I was blessed, on my trip to Michigan and back in the past few weeks, to listen to The Space Trilogy by C.S. Lewis in its entirety. The version available on Audible, narrated by Geoffrey Howard, is approximately 24 hours of continuous listening, and worth every minute. The three books of The Space Trilogy were certainly inspired by classic science fiction of the last century, but combine these influences with fantasy, mythology, horror and Christian theology.

  • The first book, Out of the Silent Planet, is the most sci-fi of the three, delving into interplanetary space flight and exploration, extraterrestrial life-forms and more. A British linguist named Ransom is shanghaied onto a spaceship bound for a nearby planet known by its native inhabitants as Malacandra. He escapes his captors to discover multiple rational animals with very different appearances, skills and abilities, and cultures, who nevertheless live together in good-humored and mutually beneficial peace. Slowly Ransom abandons his earthly notions of power, control, and desire and strives to help the natives against the other Earthlings who seek to exploit them.
  • The second book, Perelandra, is a science-fantasy tale also involving interplanetary travel and extraterrestrial life to frame a retelling of the temptation of Eve in the Garden of Eden.
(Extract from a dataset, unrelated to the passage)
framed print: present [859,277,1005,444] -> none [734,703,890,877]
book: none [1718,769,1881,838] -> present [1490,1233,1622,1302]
Ransom agrees to travel to the planet Perelandra on an urgent mission, but with no idea what that mission is. He encounters a lone humanoid woman who lives in harmony with the world and creatures around her and is searching for her man. An old adversary arrives from Earth to tempt the woman into disobeying the higher powers she knows on Perelandra, and Ransom must again fight against his fellow man as well as demonic activity to save a pristine world from importing Earth’s sin.
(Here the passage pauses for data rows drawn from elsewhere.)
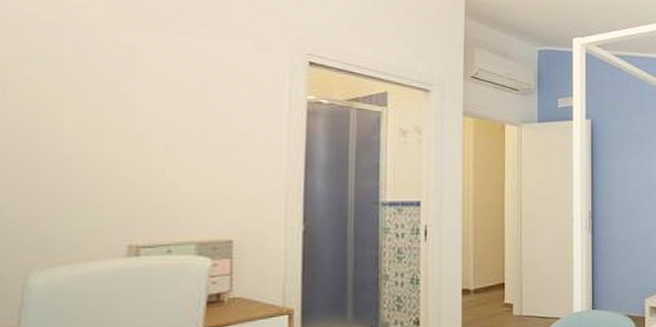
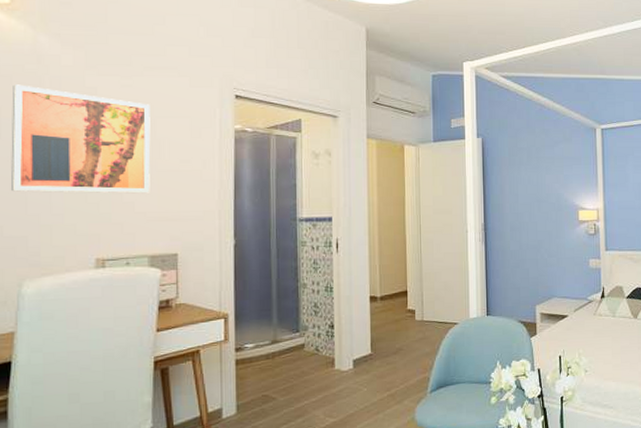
wall art: none [16,37,203,170] -> present [10,84,151,194]

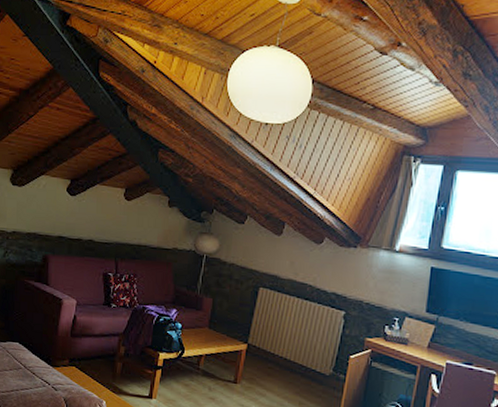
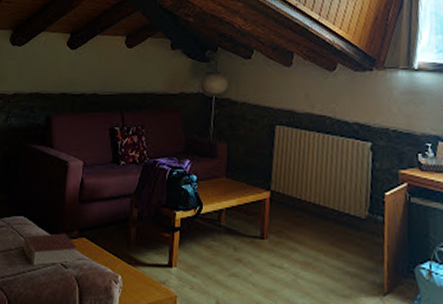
book: none [17,359,67,386] -> present [22,233,77,265]

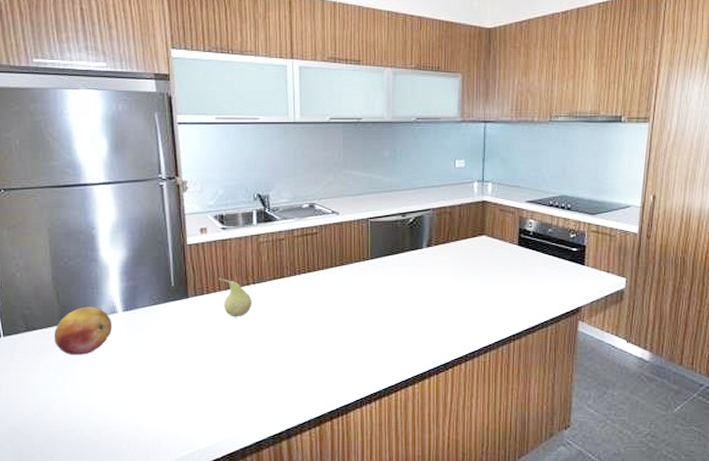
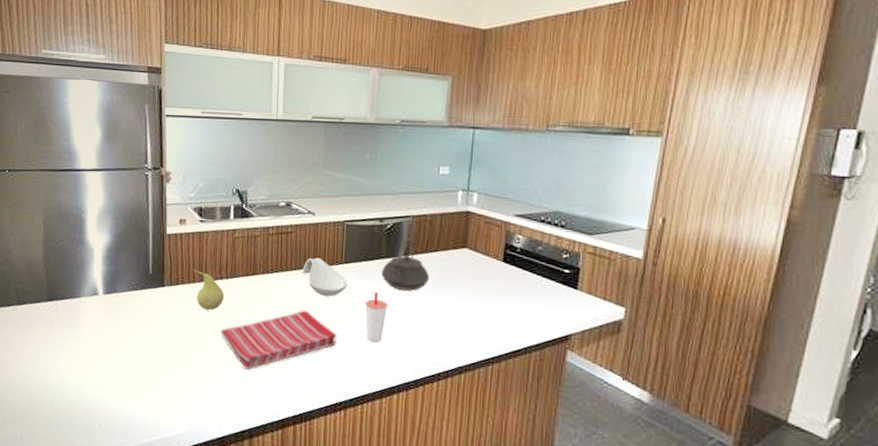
fruit: present [53,306,113,355] -> none [41,286,93,332]
dish towel: none [251,308,368,372] -> present [220,310,337,370]
spoon rest: none [330,255,375,292] -> present [302,257,348,296]
cup: none [393,283,415,332] -> present [365,291,388,343]
teapot: none [407,230,452,280] -> present [381,238,429,291]

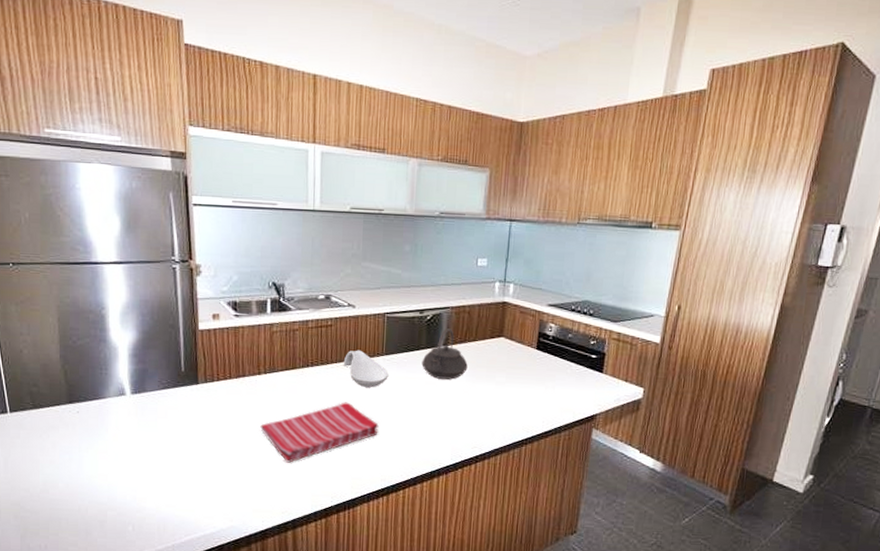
fruit: present [194,269,224,310] -> none [230,365,263,406]
cup: present [365,291,388,343] -> none [406,381,429,430]

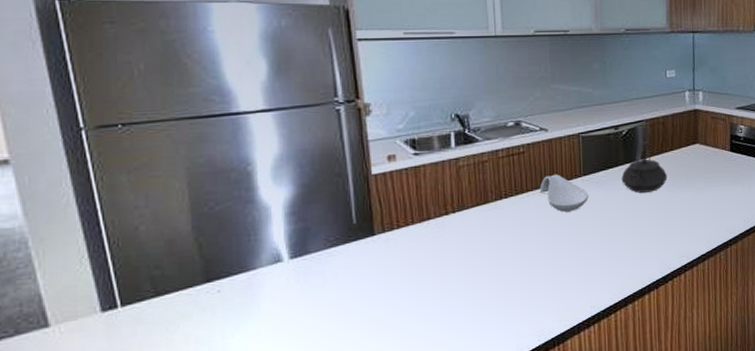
dish towel: present [260,402,379,463] -> none [452,230,583,307]

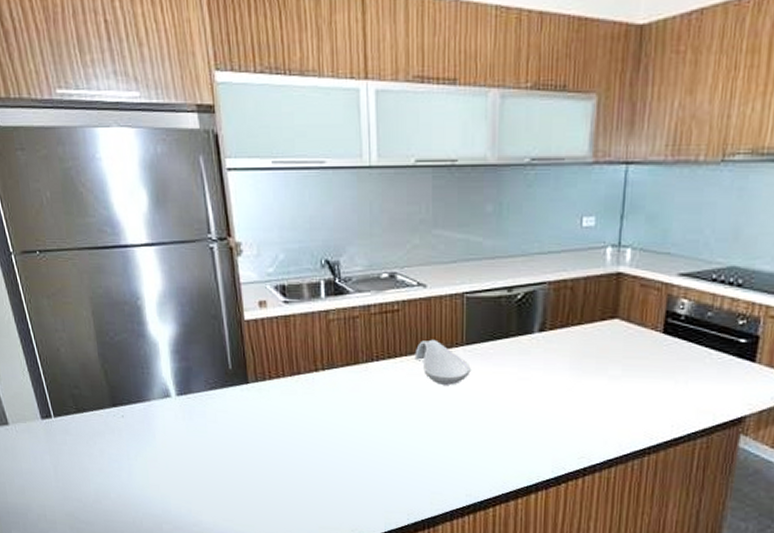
teapot: present [621,141,667,193] -> none [512,310,571,374]

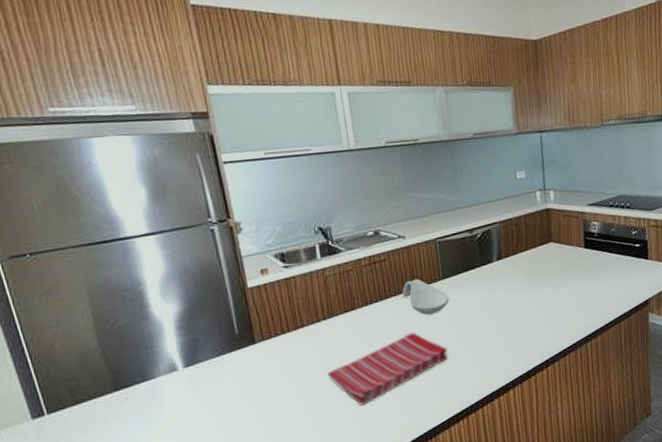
dish towel: none [321,403,461,474] -> present [327,332,448,406]

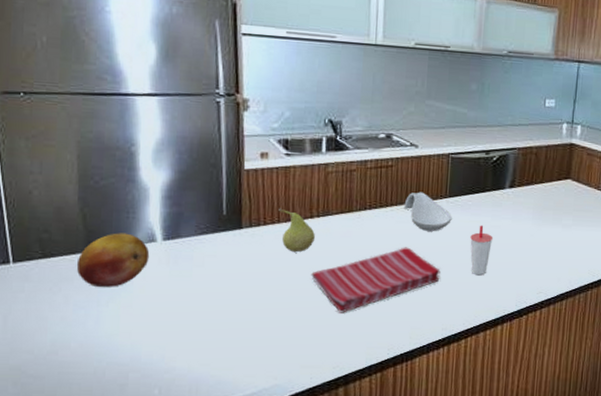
fruit: none [107,367,174,423] -> present [76,233,150,287]
fruit: none [286,318,325,357] -> present [279,208,315,253]
cup: none [469,299,491,347] -> present [470,225,494,276]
  • The final book, That Hideous Strength, is as long as the first two books combined and takes place entirely on Earth, specifically, in England. It continues Ransom’s tale in a story combining dystopian fiction, Arthurian legend and horror to critique materialism, modernism, politics, education and contemporary ideas of gender and marriage. It follows a young sociologist striving to get ahead in his career by joining a new and increasingly powerful national scientific insitute, while his wife, who is struggling with bad dreams that appear to predict the future, falls in with a small band of local resistance led by an eccentric old linguist who is rumored to be contact with powerful extraterrestrials who are pure spirit and are preparing for a final battle over the fate of the Earth.